Welcome back to our blog. The topic of discussion in this blog concerns LASER fundamentals. To get detailed and conceptual information on A-Level Physics, join JC Physics tuition which has been coaching students to clear many prestigious International Physics examinations and scholarship tests. Join one of the best Physics Tuition in Singapore and make way for a bright future.

LASER stands for Light Amplification by Stimulated Emission of Radiation. A LASER emits light coherently and is tightly packed in a small area which makes it different from other sources of light. The spatial coherence is the reason why the LASER is used for cutting, welding or lithography. The LASER beam can travel great distances without being dispersed and their ability to possess temporal coherence allows a ray of a very narrow spectrum to get emitted.

LASER is used in a variety of applications from laser printers to laser barcode scanners, from DNA Sequencing instruments to LASER surgery, from cutting to welding metals and from measuring speed to LASER light display for entertainment.

So now let’s look at how LASER is created. When an electron absorbs some energy from the photons which is incident onto it in the form of light or heat, its energy increases, and the electrons comes into the ‘excited’ state. When the electron absorbs enough energy to breach its own energy level and enter the excited energy level, it transitions to the higher energy levels and starts populating this energy level.

But the electron that has entered the higher energy level does not remain at the same level. It decays to a lower energy level which is vacant and in the process emits photons. This emission is spontaneous and is thus called spontaneous emission. The material with a huge number of atoms in the excited state results in radiation which is known as LASER emission or Lasing action.

The LASER emitted by the system has similar characteristics when compared to the incident light. It gives the LASER its coherence and helps in maintaining the monochromaticity and uniform polarization of the beam. Most LASERs follow the Gaussian beam which encounters minimum divergence while propagation.

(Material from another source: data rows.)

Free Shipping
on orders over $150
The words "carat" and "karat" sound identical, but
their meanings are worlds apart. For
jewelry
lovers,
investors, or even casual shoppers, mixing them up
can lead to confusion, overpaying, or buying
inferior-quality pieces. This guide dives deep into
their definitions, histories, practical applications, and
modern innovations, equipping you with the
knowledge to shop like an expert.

There are different forms of LASERs being used currently. Some of them are discussed below:

  • Gas Lasers- HeNe Laser is the most primitive and basic laser developed. It is the simplest and most effective laser in practice. Other forms of gas lasers used are Carbon Dioxide lasers, Argon-ion laser, HeAg laser, NeCu laser, etc.
  • Chemical Lasers- Chemical lasers are generated as a result of the chemical reactions which allows a huge amount of energy to be emitted in a small amount of time. Some common examples of chemical lasers are Hydrogen fluoride laser, deuterium fluoride laser, etc.
  • Excimer Laser- Excimer laser uses a special type of gas laser which is powered by an electric discharge with excimer as the lasing medium. Photolithography and Lasik eye surgeries are done with the help of this machine.
  • Solid-state Laser- Doped glass rods are used in this laser for taking the electrons to the excited level. Ruby Laser is the most common form of solid-state laser.
  • Semiconductor Laser- Most semiconductor lasers are laser diodes, which are pumped with an electrical current in a region where an n-doped and a p-doped semiconductor material meet. Laser diodes are commonly used in Atomic Force Microscope to create a spot that moves as the cantilever defects.